Szukałam czegoś właśnie w takiej formie długo, a to dlatego, że nic w okolicy nie było. Po moje pierwsze 3 drzewka jechałam 100km. Jedno zostało zgryzione przez pisura i to akurat to najbliżej domu :/ Ale okazało się, że przez ten czas w okolicy pojawiło się w szkółce i to w cenie 10zł za sztukę Co prawda i tak wysyłkowo, ale jakby coś było nie w porządku to blisko, żeby jechać i prosić o wymianę albo co. Zamówiłam od razu 5 sztuk Jeśli trafią się takie, które nie będą rozrośnięte, to wsadzę kilka w jedno miejsce
Poradźcie mi dziewczynki, jak z tymi moimi różami zrobić. Rabata ma szerokość 120cm (wiem, bez szału). Na razie Pashminy posadzone są w dwóch rzędach po 4sztuki.

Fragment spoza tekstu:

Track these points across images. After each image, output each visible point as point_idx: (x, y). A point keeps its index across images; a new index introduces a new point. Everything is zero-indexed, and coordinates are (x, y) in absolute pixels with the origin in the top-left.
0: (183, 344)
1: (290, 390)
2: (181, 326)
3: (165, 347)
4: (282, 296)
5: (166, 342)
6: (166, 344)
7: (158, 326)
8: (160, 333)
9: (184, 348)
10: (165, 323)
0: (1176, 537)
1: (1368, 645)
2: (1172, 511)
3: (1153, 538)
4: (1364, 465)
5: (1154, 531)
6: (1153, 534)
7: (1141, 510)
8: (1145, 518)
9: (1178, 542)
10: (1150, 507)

Jakie trawsko/turzyca dobrze by wyglądały jako tło (jakiś miniaturowy miskant, rozplenica)? I czy dam radę jeszcze wcisnąć mały żywopłocik przodem?
Asia skoro w donicach na murach oporowych będziesz przeplatać juki ze stipą to może na górze rozrzuć róże wzdłuz całej rabaty (całej długości murka) również ze stipą.

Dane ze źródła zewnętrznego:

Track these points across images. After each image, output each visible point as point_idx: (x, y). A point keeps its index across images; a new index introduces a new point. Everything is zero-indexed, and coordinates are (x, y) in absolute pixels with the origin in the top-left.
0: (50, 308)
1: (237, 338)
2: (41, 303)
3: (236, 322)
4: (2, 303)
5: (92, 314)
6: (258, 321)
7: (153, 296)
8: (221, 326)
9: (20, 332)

No właśnie też mi się najbardziej wszystko w masie podoba
Róże muszą zostać, tylko że one takie bardzo romantyczne, a mało "minimalistyczne", ale tak mnie urzekły że nie mogę ich wywalić stamtąd całkiem... i chciałam to jakoś połączyć... jakoś je takie ramy bardziej uporządkowane wziąć
No chyba, żeby je przenieść gdzieś w obrębie wzroku, a przy murku dać co innego...
Też mi to do głowy przyszło
Ale może bardziej bym je szpalerem wzdłuż muru puściła, a nie mieszała?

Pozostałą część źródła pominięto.